── Tekst ćwiczenia ──
Pataraporn Sithivanich: Chcemy odejść od wizerunku Tajlandii jako kraju, który ma wyłącznie piękne plaże, resorty hotelowe i kluby. Tajlandia jest bowiem często postrzegana przez pryzmat dużych centrów wypoczynkowych i rozrywki. Chcemy, żeby turyści przyjeżdżali nie tylko do Bangkoku, Patayi czy Chiang Mai, które są od dawna znanymi turystycznymi miejscami i są obecne w powszechnej świadomości zarówno touroperatorów jak i klientów biur podróży. Tajlandia to wielki, ogromnie zróżnicowany kraj. To nie tylko duże miasta, ale również dzika przyroda i ciekawa prowincja.

 

All Inclusive: Jeśli nie plaże i rozrywka, to co?

 

Pataraporn Sithivanich: Stawiamy na agroturystykęi turystykę kulturową. Tajlandia jest bardzo różnorodnym krajem, ma rozmaite oblicza, a w miejscach z dala od utartych turystycznych szlaków kryją się prawdziwe klejnoty. Mamy wyjątkową kulturę, ale także kuchnię, która jest rozpoznawalna na świecie i która jest elementem naszej tożsamości. Próbowanie tajskich potraw czy gotowanie pod okiem lokalnych kucharzy to doświadczenie jedyne w swoim rodzaju. Mamy także wyjątkową ofertę SPA, która jest jednocześnie bardzo przyjazna cenowo dla turystów z Europy.
───
### O zadaniu
Które miasta tekst o turystyce w Tajlandii wymienia jako od dawna znane miejsca turystyczne?
── Wybrane dane ──
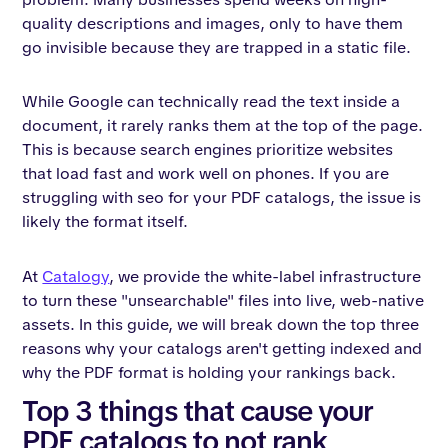
quality descriptions and images, only to have them
go invisible because they are trapped in a static file.
While Google can technically read the text inside a
document, it rarely ranks them at the top of the page.
This is because search engines prioritize websites
that load fast and work well on phones. If you are
struggling with seo for your PDF catalogs, the issue is
likely the format itself.
At
Catalogy
, we provide the white-label infrastructure
to turn these "unsearchable" files into live, web-native
assets. In this guide, we will break down the top three
reasons why your catalogs aren't getting indexed and
why the PDF format is holding your rankings back.
Top 3 things that cause your
PDF catalogs to not rank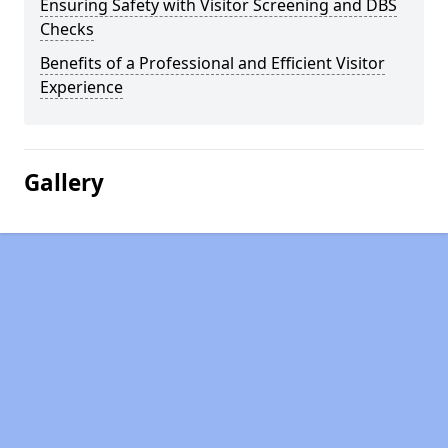
Ensuring Safety with Visitor Screening and DBS
Checks
Benefits of a Professional and Efficient Visitor
Experience
Gallery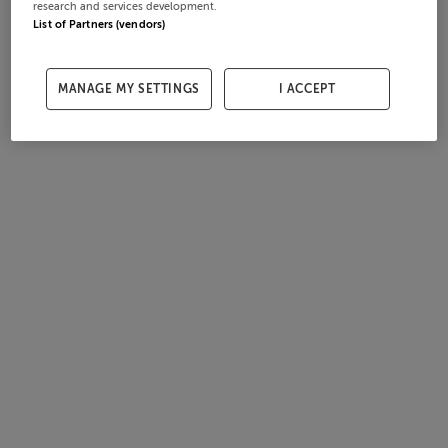
research and services development.
List of Partners (vendors)
MANAGE MY SETTINGS
I ACCEPT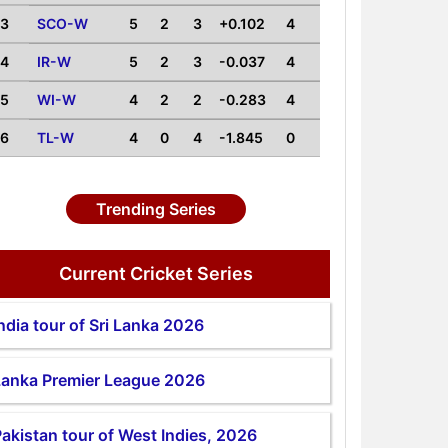
3
SCO-W
5
2
3
+0.102
4
4
IR-W
5
2
3
-0.037
4
5
WI-W
4
2
2
-0.283
4
6
TL-W
4
0
4
-1.845
0
Trending Series
Current Cricket Series
ndia tour of Sri Lanka 2026
Lanka Premier League 2026
akistan tour of West Indies, 2026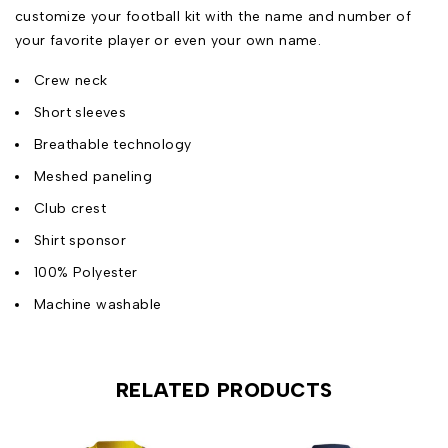
customize your football kit with the name and number of
your favorite player or even your own name.
Crew neck
Short sleeves
Breathable technology
Meshed paneling
Club crest
Shirt sponsor
100% Polyester
Machine washable
RELATED PRODUCTS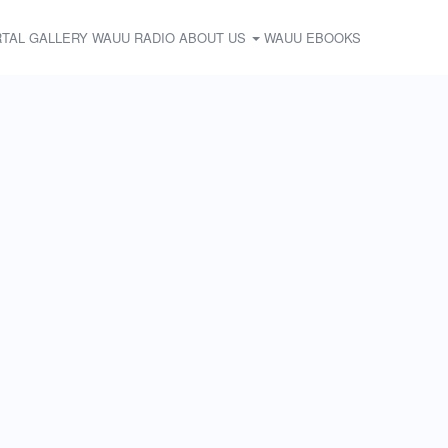
TAL
GALLERY
WAUU RADIO
ABOUT US
WAUU EBOOKS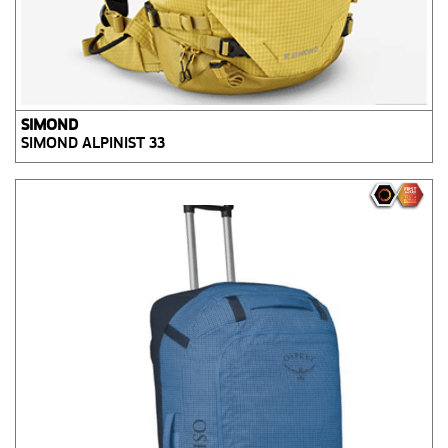
SIMOND
SIMOND ALPINIST 33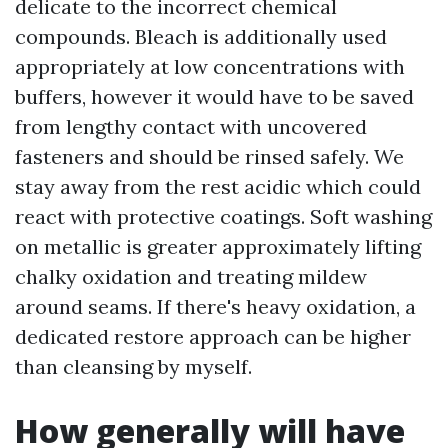
delicate to the incorrect chemical
compounds. Bleach is additionally used
appropriately at low concentrations with
buffers, however it would have to be saved
from lengthy contact with uncovered
fasteners and should be rinsed safely. We
stay away from the rest acidic which could
react with protective coatings. Soft washing
on metallic is greater approximately lifting
chalky oxidation and treating mildew
around seams. If there's heavy oxidation, a
dedicated restore approach can be higher
than cleansing by myself.
How generally will have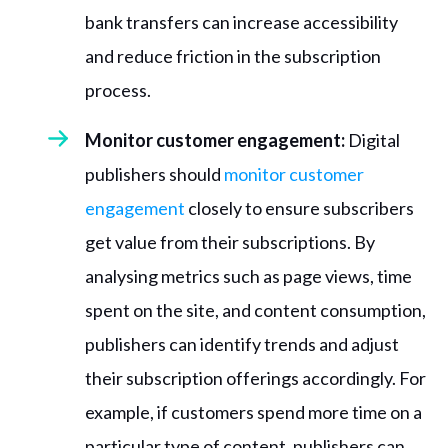
bank transfers can increase accessibility
and reduce friction in the subscription
process.
Monitor customer engagement:
Digital
publishers should
monitor customer
engagement
closely to ensure subscribers
get value from their subscriptions. By
analysing metrics such as page views, time
spent on the site, and content consumption,
publishers can identify trends and adjust
their subscription offerings accordingly. For
example, if customers spend more time on a
particular type of content, publishers can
───
### Odpowiedź do zadania
Bangkok, Pataya, Chiang Mai